On 21.10.22 18:38, Jan Kiszka wrote:
>
> I recall our theory that a delayed device removal/replug event from the
> kernel after the partition table manipulation of expand-on-first-boot
> may confuse systemd to unmount but not remount the data partition again.
>
> Jan
>
I have enabled debug for systemd and udevd, gladly, this did not fix the
race condition but bombarded me with logs and confirms that suspicion:
for /data:
Oct 27 10:04:09 localhost systemd-udevd[289]: sda7: Device (SEQNUM=1809, ACTION=add) processed
Oct 27 10:04:10 localhost systemd-udevd[273]: sda7: Device (SEQNUM=2082, ACTION=remove) processed
Oct 27 10:04:10 localhost systemd-udevd[273]: sda7: Device (SEQNUM=2083, ACTION=add) processed
Oct 27 10:04:10 localhost systemd-udevd[288]: sda7: Device (SEQNUM=2095, ACTION=change) processed
while for / (sda1):
Oct 27 10:04:09 localhost systemd-udevd[279]: sda1: Device (SEQNUM=1803, ACTION=add) processed
Oct 27 10:04:10 localhost systemd-udevd[279]: sda1: Device (SEQNUM=2089, ACTION=change) processed
Unfortunantely, the reason why the remova action is produced is not
completely obvios, but the nearest hit is:
Oct 27 10:04:09 localhost systemd-udevd[272]: sda: Inotify event: 8 for /dev/sda // IN_CLOSE_WRITE
...
Oct 27 10:04:09 localhost systemd-udevd[272]: sda: device is closed, synthesising 'change' on /sys/devices/pci0000:00/0000:00:1f.2/ata1/host0/target0:0:0/0:0:0:0/block/sda
Oct 27 10:04:09 localhost systemd-udevd[272]: sda: device is closed, synthesising 'change' on /sys/devices/pci0000:00/0000:00:1f.2/ata1/host0/target0:0:0/0:0:0:0/block/sda/sda1
Oct 27 10:04:09 localhost systemd-udevd[272]: sda: device is closed, synthesising 'change' on /sys/devices/pci0000:00/0000:00:1f.2/ata1/host0/target0:0:0/0:0:0:0/block/sda/sda2
Oct 27 10:04:09 localhost systemd-udevd[272]: sda: device is closed, synthesising 'change' on /sys/devices/pci0000:00/0000:00:1f.2/ata1/host0/target0:0:0/0:0:0:0/block/sda/sda3
Oct 27 10:04:09 localhost systemd-udevd[272]: sda: device is closed, synthesising 'change' on /sys/devices/pci0000:00/0000:00:1f.2/ata1/host0/target0:0:0/0:0:0:0/block/sda/sda4
Oct 27 10:04:09 localhost systemd-udevd[272]: sda: device is closed, synthesising 'change' on /sys/devices/pci0000:00/0000:00:1f.2/ata1/host0/target0:0:0/0:0:0:0/block/sda/sda5
Oct 27 10:04:09 localhost systemd-udevd[272]: sda: device is closed, synthesising 'change' on /sys/devices/pci0000:00/0000:00:1f.2/ata1/host0/target0:0:0/0:0:0:0/block/sda/sda6
Oct 27 10:04:09 localhost systemd-udevd[272]: sda: device is closed, synthesising 'change' on /sys/devices/pci0000:00/0000:00:1f.2/ata1/host0/target0:0:0/0:0:0:0/block/sda/sda7
Oct 27 10:04:09 localhost systemd-udevd[272]: sda7: Inotify event: 8000 for /dev/sda7 // IN_IGNORED ?
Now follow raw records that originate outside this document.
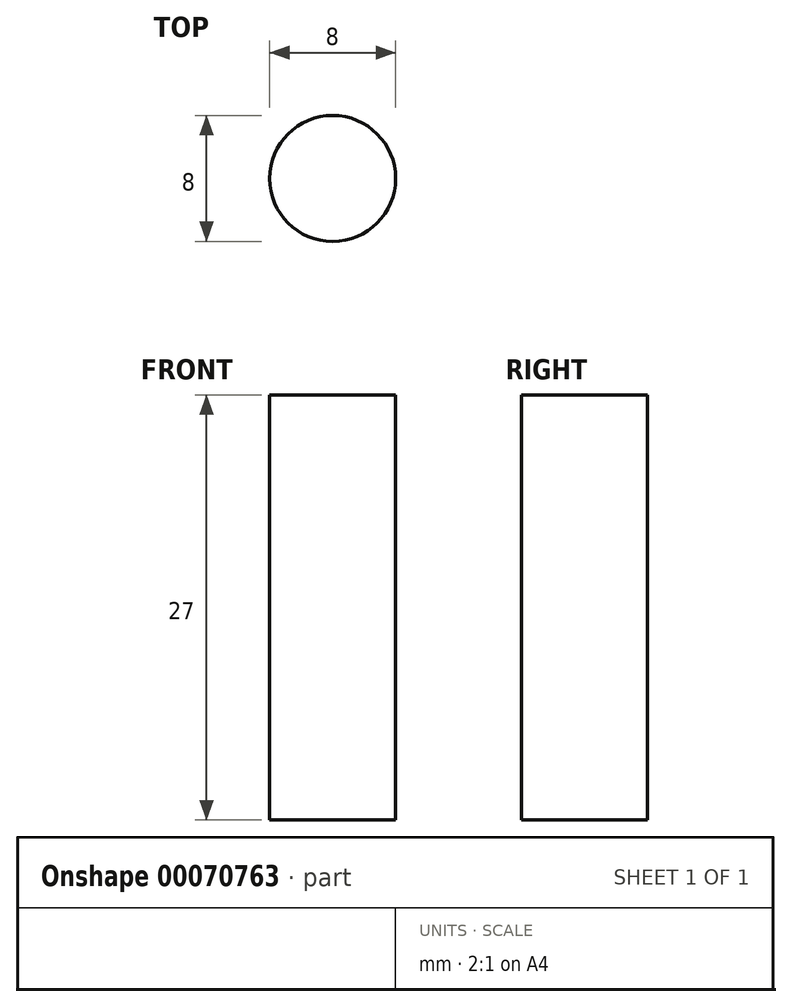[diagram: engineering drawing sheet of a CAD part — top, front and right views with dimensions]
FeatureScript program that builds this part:
annotation { "Feature Type Name" : "Feature", "Feature Type Description" : "" }
export const myFeature = defineFeature(function(context is Context, id is Id, definition is map)
    precondition{}
    {
        {
            var Q0;
            Q0=qCreatedBy(makeId("Top.planeOp"),FACE);
            var sketch = newSketch(context, id + "F0", { "sketchPlane" : qUnion([Q0])});
            skCircle(sketch, "E0", {"center": v(0, 0) * mm, "radius": 4 * mm});
            skSolve(sketch);
        }
        {
            var Q0;
            Q0=makeQuery(id+"F0.imprint","IMPRINT",FACE,{"disambiguationData":[TD([[makeQuery(id+"F0.imprint","IMPRINT",EDGE,{"derivedFrom":sQuery(id+"F0.wireOp",EDGE,"E0")}),1.0]])]});
            extrude(context, id + "F1", {"entities" : qUnion([Q0]), "depth" : 27 * mm});
        }
    });
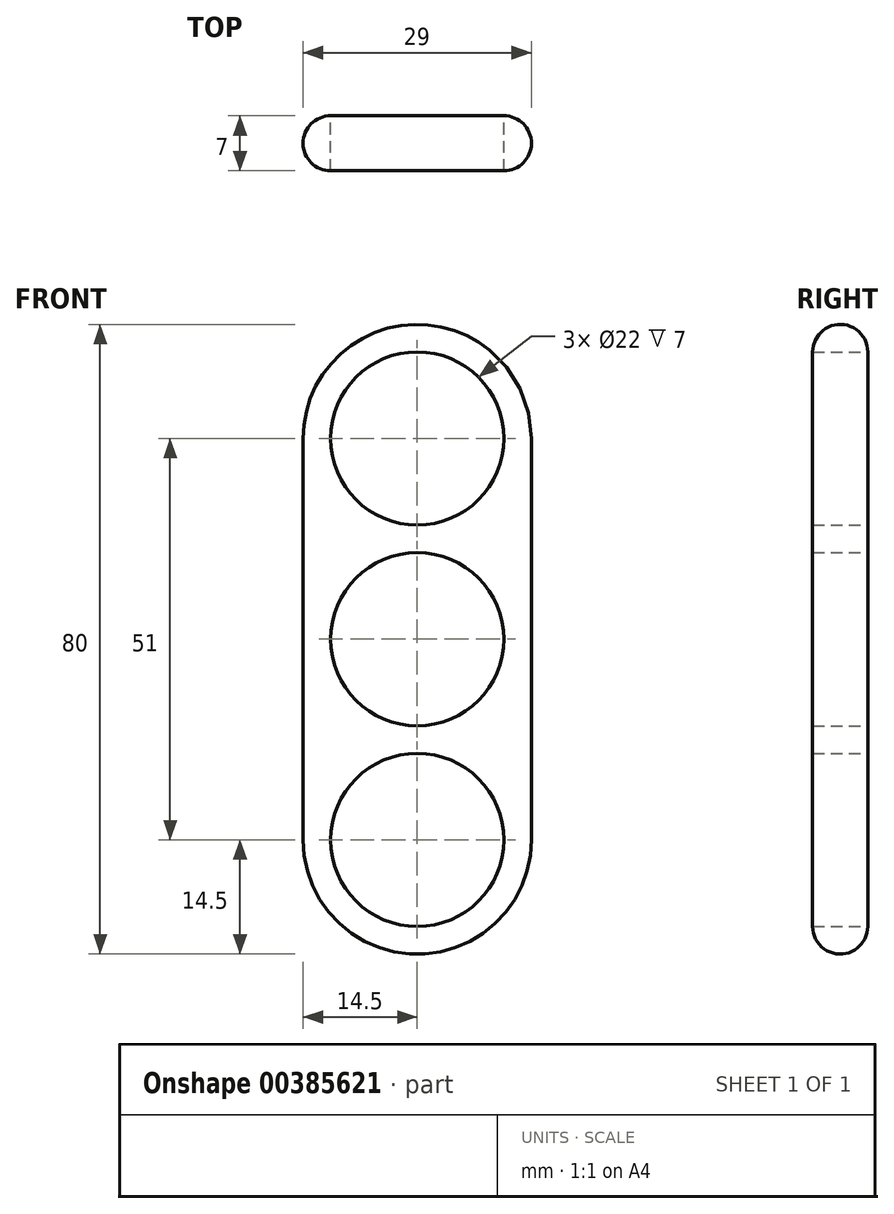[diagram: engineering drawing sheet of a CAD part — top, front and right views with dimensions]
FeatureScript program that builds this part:
annotation { "Feature Type Name" : "Feature", "Feature Type Description" : "" }
export const myFeature = defineFeature(function(context is Context, id is Id, definition is map)
    precondition{}
    {
        {
            var Q0;
            Q0=qCreatedBy(makeId("Front.planeOp"),FACE);
            var sketch = newSketch(context, id + "F0", { "sketchPlane" : qUnion([Q0])});
            skCircle(sketch, "E0", {"center": v(0, 0) * mm, "radius": 11 * mm});
            skArc(sketch, "E1", {"start": v(14.5, 25.5) * mm, "mid": v(0, 40) * mm, "end": v(-14.5, 25.5) * mm});
            skCircle(sketch, "E2", {"center": v(0, 25.5) * mm, "radius": 11 * mm});
            skLineSegment(sketch, "E3", {"start": v(-14.5, 25.5) * mm, "end": v(-14.5, 0) * mm});
            skLineSegment(sketch, "E4", {"start": v(14.5, 25.5) * mm, "end": v(14.5, 0) * mm});
            skCircle(sketch, "E5.1.0", {"center": v(0, -25.5) * mm, "radius": 11 * mm});
            skArc(sketch, "E5.1.1", {"start": v(-14.5, -25.5) * mm, "mid": v(0, -40) * mm, "end": v(14.5, -25.5) * mm});
            skLineSegment(sketch, "E5.1.2", {"start": v(14.5, -25.5) * mm, "end": v(14.5, 0) * mm});
            skLineSegment(sketch, "E5.1.3", {"start": v(-14.5, -25.5) * mm, "end": v(-14.5, 0) * mm});
            skSolve(sketch);
        }
        {
            var Q0;
            Q0=makeQuery(id+"F0.imprint","IMPRINT",FACE,{"disambiguationData":[TD([[makeQuery(id+"F0.imprint","IMPRINT",EDGE,{"derivedFrom":sQuery(id+"F0.wireOp",EDGE,"E0")}),-1.0]])]});
            extrude(context, id + "F1", {"entities" : qUnion([Q0]), "depth" : 7 * mm, "offsetDistance" : 25 * mm});
        }
        {
            var Q0;
            Q0=makeQuery(id+"F1.opExtrude","CAP_EDGE",EDGE,{"disambiguationData":[OSD([sQuery(id+"F0.wireOp",EDGE,"E1")])],"isStart":false});
            var Q1;
            Q1=makeQuery(id+"F1.opExtrude","CAP_EDGE",EDGE,{"disambiguationData":[OSD([sQuery(id+"F0.wireOp",EDGE,"E1")])],"isStart":true});
            fillet(context, id + "F2", {"entities" : qUnion([Q0, Q1]), "radius" : 3.5 * mm, "tangentPropagation" : true, "allowEdgeOverflow" : false});
        }
    });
Oct 27 10:04:09 localhost systemd-udevd[272]: sda7: Removing watch
What would be the correct solution here, as the IN_IGNORED means "Watch
was removed explicitly (inotify_rm_watch(2)) or automatically (file was
deleted, or filesystem was unmounted)." So looks like systemd behavior looks
fine, and the only option would be to cancel contradicting events, which would
be the next race condition.
Sounds to me like the only fix is to make sure that all event-queues are processed
before proceeding with mounting stuff, after expand-on-first-boot, right?